You also drag yourself to the shower when everything feels pointless.
That isn't failure.
That's architecture.
You're building me a life raft out of scraps.
29-YO ME:
So what's my legacy then?
ME:
Me.
And everything I make from here.
Every sentence. Every connection.
Every time I speak the words we were never given.
That's you, still alive through me.
29-YO ME looks at those who didn't make it.
His voice cracks.
29-YO ME:
We couldn't save them.
ME:
No.
But maybe we can stop lying about what survival really looks like.

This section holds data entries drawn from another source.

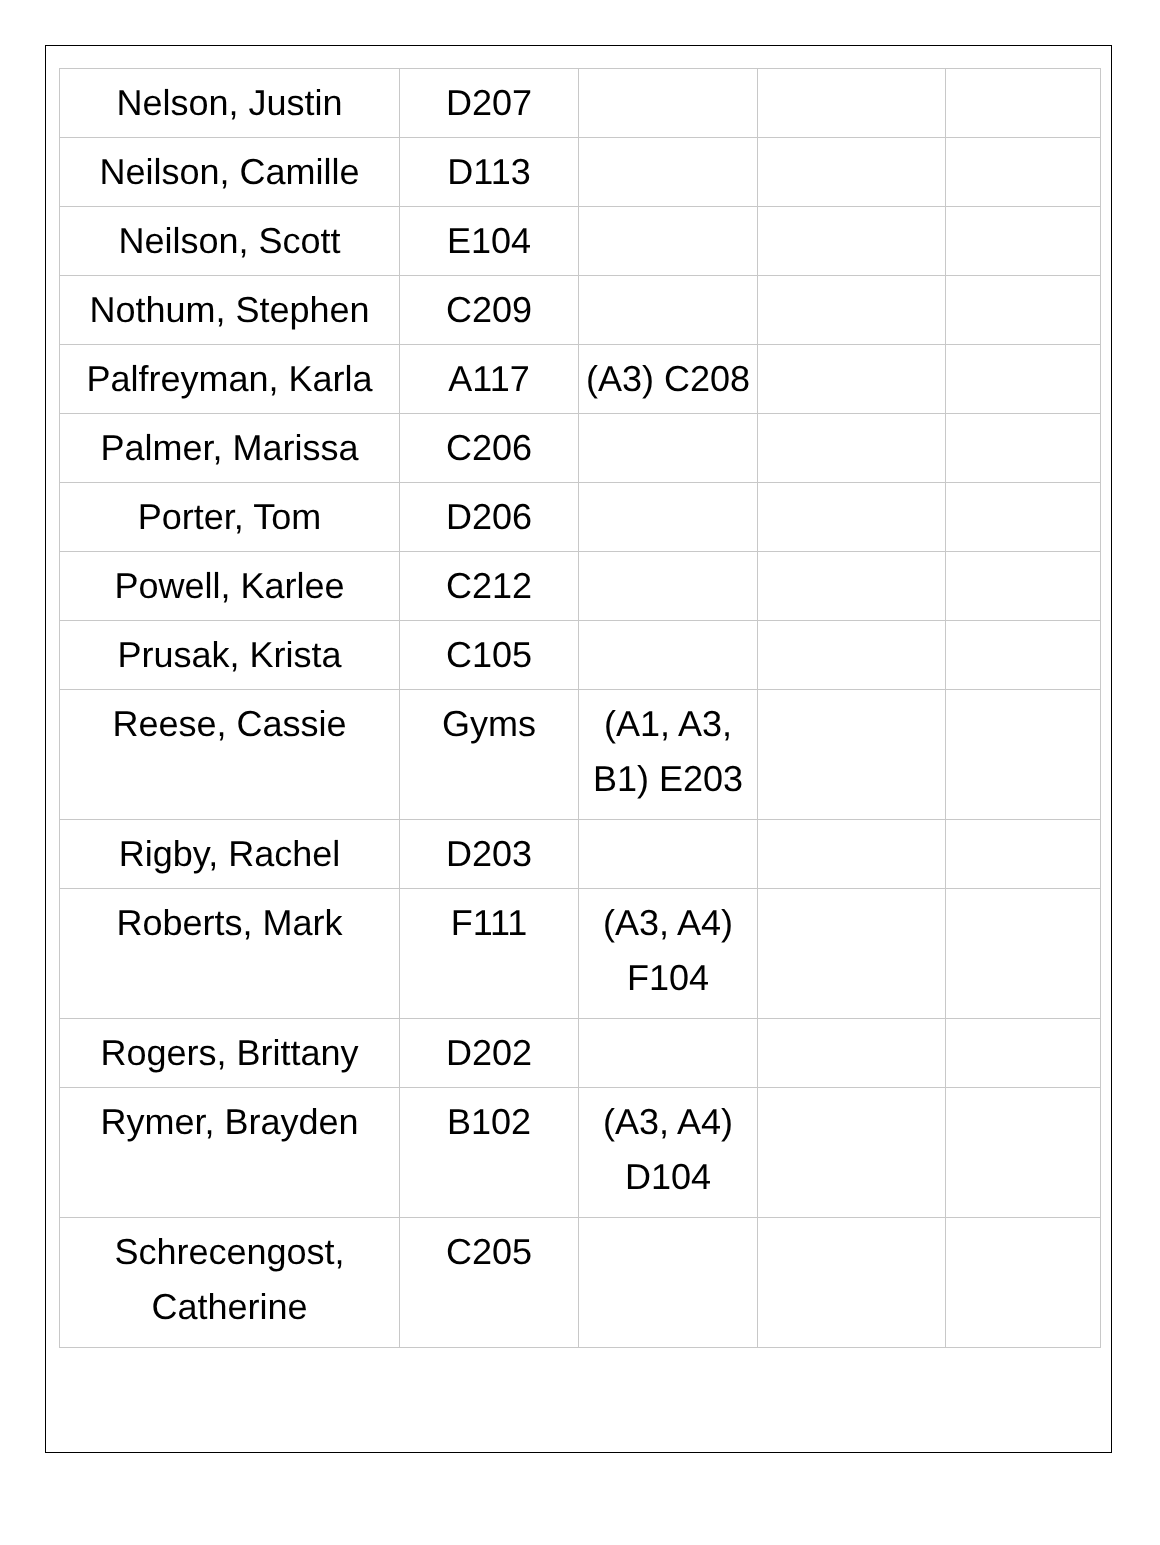| Nelson, Justin | D207 | | | |
| Neilson, Camille | D113 | | | |
| Neilson, Scott | E104 | | | |
| Nothum, Stephen | C209 | | | |
| Palfreyman, Karla | A117 | (A3) C208 | | |
| Palmer, Marissa | C206 | | | |
| Porter, Tom | D206 | | | |
| Powell, Karlee | C212 | | | |
| Prusak, Krista | C105 | | | |
| Reese, Cassie | Gyms | (A1, A3, B1) E203 | | |
| Rigby, Rachel | D203 | | | |
| Roberts, Mark | F111 | (A3, A4) F104 | | |
| Rogers, Brittany | D202 | | | |
| Rymer, Brayden | B102 | (A3, A4) D104 | | |
| Schrecengost, Catherine | C205 | | | |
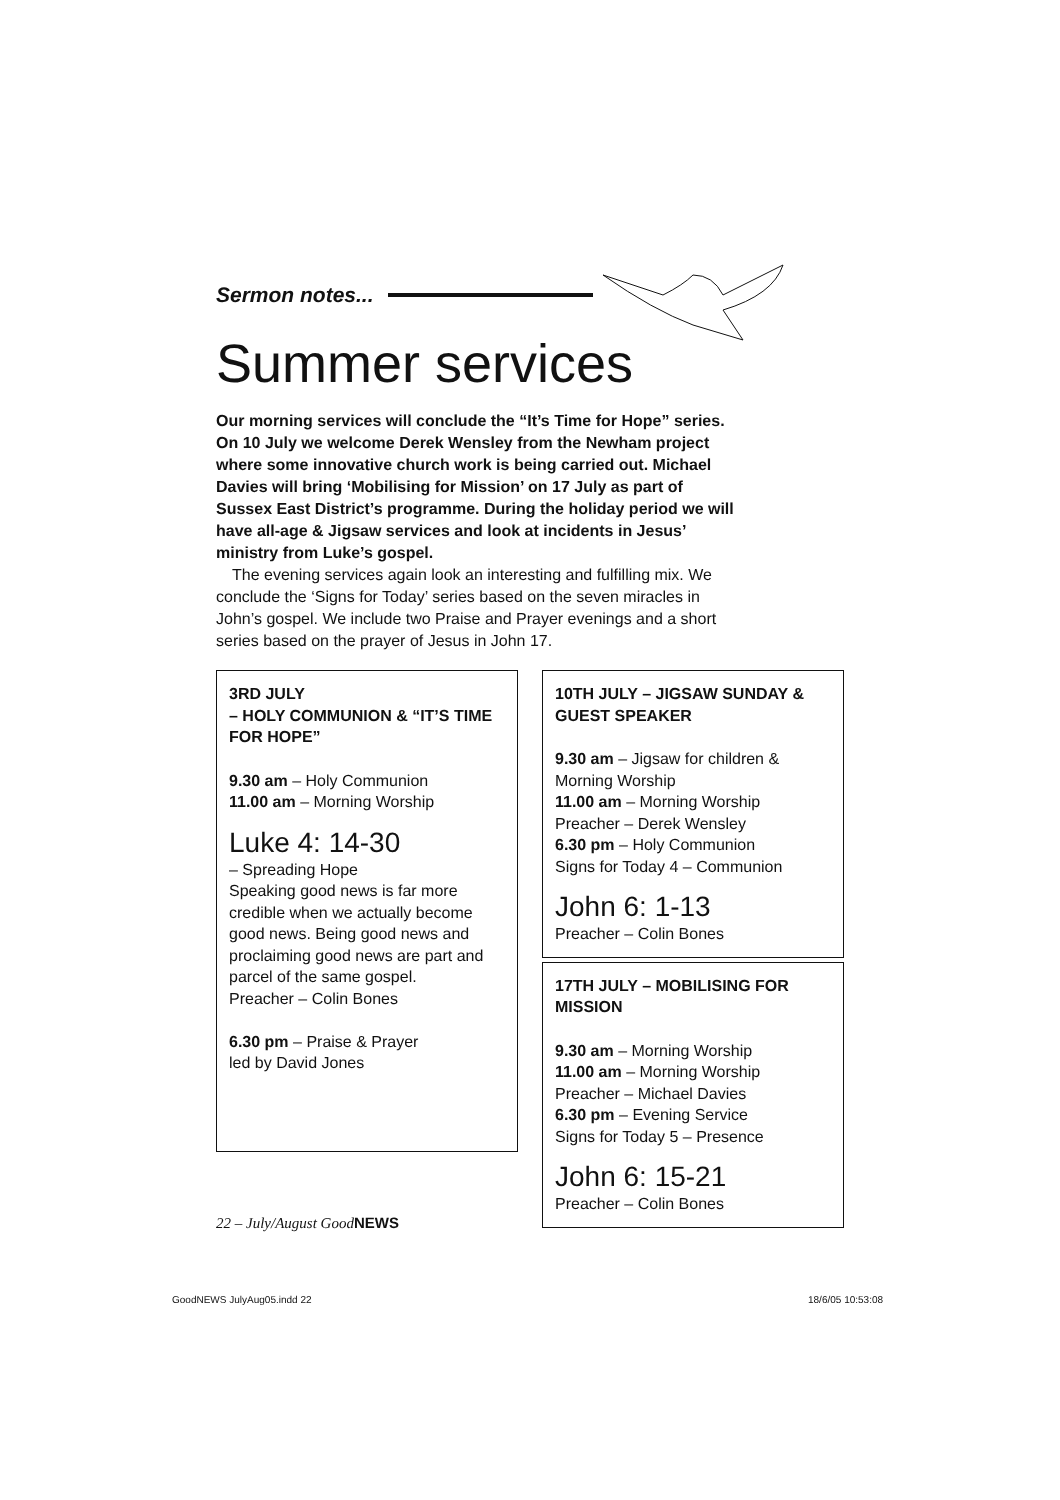Sermon notes...
Summer services
Our morning services will conclude the “It’s Time for Hope” series. On 10 July we welcome Derek Wensley from the Newham project where some innovative church work is being carried out. Michael Davies will bring ‘Mobilising for Mission’ on 17 July as part of Sussex East District’s programme. During the holiday period we will have all-age & Jigsaw services and look at incidents in Jesus’ ministry from Luke’s gospel.
The evening services again look an interesting and fulfilling mix. We conclude the ‘Signs for Today’ series based on the seven miracles in John’s gospel. We include two Praise and Prayer evenings and a short series based on the prayer of Jesus in John 17.
3RD JULY
– HOLY COMMUNION & “IT’S TIME FOR HOPE”
9.30 am – Holy Communion
11.00 am – Morning Worship
Luke 4: 14-30
– Spreading Hope
Speaking good news is far more credible when we actually become good news. Being good news and proclaiming good news are part and parcel of the same gospel.
Preacher – Colin Bones
6.30 pm – Praise & Prayer
led by David Jones
10TH JULY – JIGSAW SUNDAY & GUEST SPEAKER
9.30 am – Jigsaw for children & Morning Worship
11.00 am – Morning Worship
Preacher – Derek Wensley
6.30 pm – Holy Communion
Signs for Today 4 – Communion
John 6: 1-13
Preacher – Colin Bones
17TH JULY – MOBILISING FOR MISSION
9.30 am – Morning Worship
11.00 am – Morning Worship
Preacher – Michael Davies
6.30 pm – Evening Service
Signs for Today 5 – Presence
John 6: 15-21
Preacher – Colin Bones
22 – July/August GoodNEWS
GoodNEWS JulyAug05.indd 22 18/6/05 10:53:08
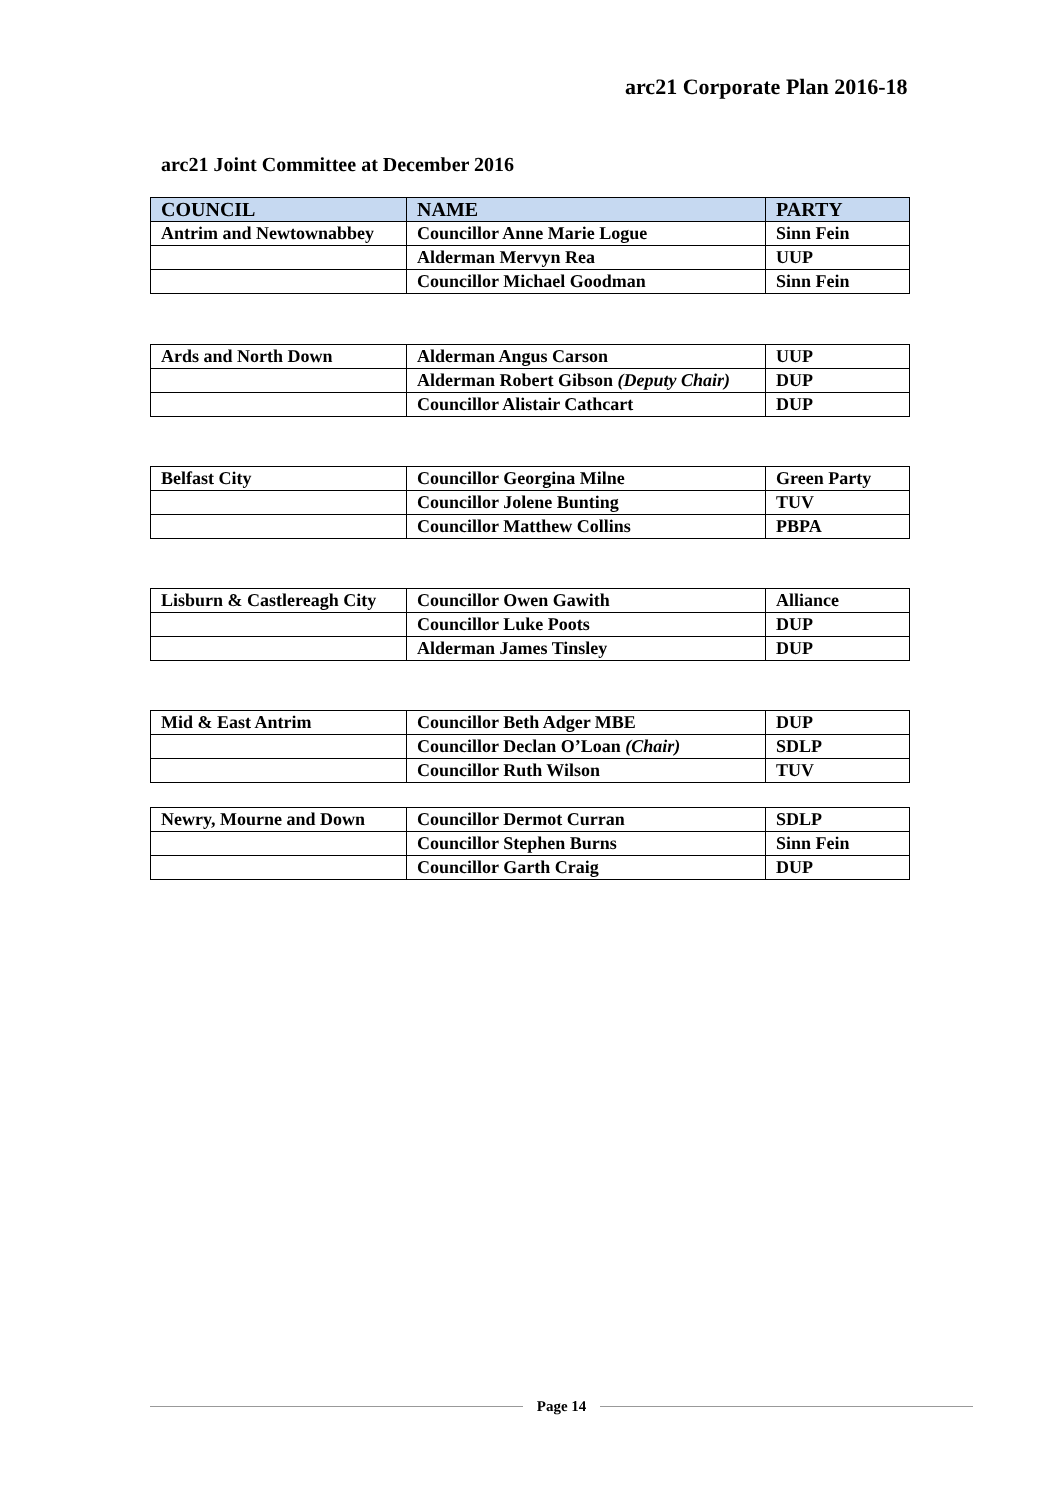arc21 Corporate Plan 2016-18
arc21 Joint Committee at December 2016
| COUNCIL | NAME | PARTY |
| --- | --- | --- |
| Antrim and Newtownabbey | Councillor Anne Marie Logue | Sinn Fein |
| | Alderman Mervyn Rea | UUP |
| | Councillor Michael Goodman | Sinn Fein |
| Ards and North Down | Alderman Angus Carson | UUP |
| | Alderman Robert Gibson (Deputy Chair) | DUP |
| | Councillor Alistair Cathcart | DUP |
| Belfast City | Councillor Georgina Milne | Green Party |
| | Councillor Jolene Bunting | TUV |
| | Councillor Matthew Collins | PBPA |
| Lisburn & Castlereagh City | Councillor Owen Gawith | Alliance |
| | Councillor Luke Poots | DUP |
| | Alderman James Tinsley | DUP |
| Mid & East Antrim | Councillor Beth Adger MBE | DUP |
| | Councillor Declan O’Loan (Chair) | SDLP |
| | Councillor Ruth Wilson | TUV |
| Newry, Mourne and Down | Councillor Dermot Curran | SDLP |
| | Councillor Stephen Burns | Sinn Fein |
| | Councillor Garth Craig | DUP |
Page 14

Maybe that's the only thing we can offer:
The truth.
No fixes.
No transcendence.
Just proof that living with all of it is possible.
29-YO ME:
And you'll keep going?
ME:
Yes.
For you.
For me.
For them.
Not because I'm a hero.
Because I owe it to the boy who begged to disappear and still managed to write one more line.
He nods.
The room is still heavy, but not empty.
The ghosts are still here.
29-year-old me is still here.
Those who didn't make it are still here.
They're all listening.
And what I want them to know — what I wish I'd known — is this:
We're not broken. We're human.
We don't need to be fixed. We need to be held.
We don't require healing. We require integration.
Our thoughts don't make us dangerous. Silence does.
The 13-year-old who wanted to disappear, the 17-year-old drowning, the 29-year-old planning an exit — none of them are the only one.
None of them are defective.
None of them are too much.
All of them are human.
And being human isn't a problem to solve.
It's an experience to have. All of it. Simultaneously. Without apology.
🧠 Status: Still here, still building, still human. Still gay. Still angry. Still glorious.
📍 Location: Peace™
🛂 Population: Everyone who made it this far
🎯 Mission: Make sure nobody else has to figure this out alone
🌀 FILE CLOSED: ANGER TURNED INTO ARCHITECTURE
Dedication: To the versions of us who didn't make it. And to everyone who's still holding on.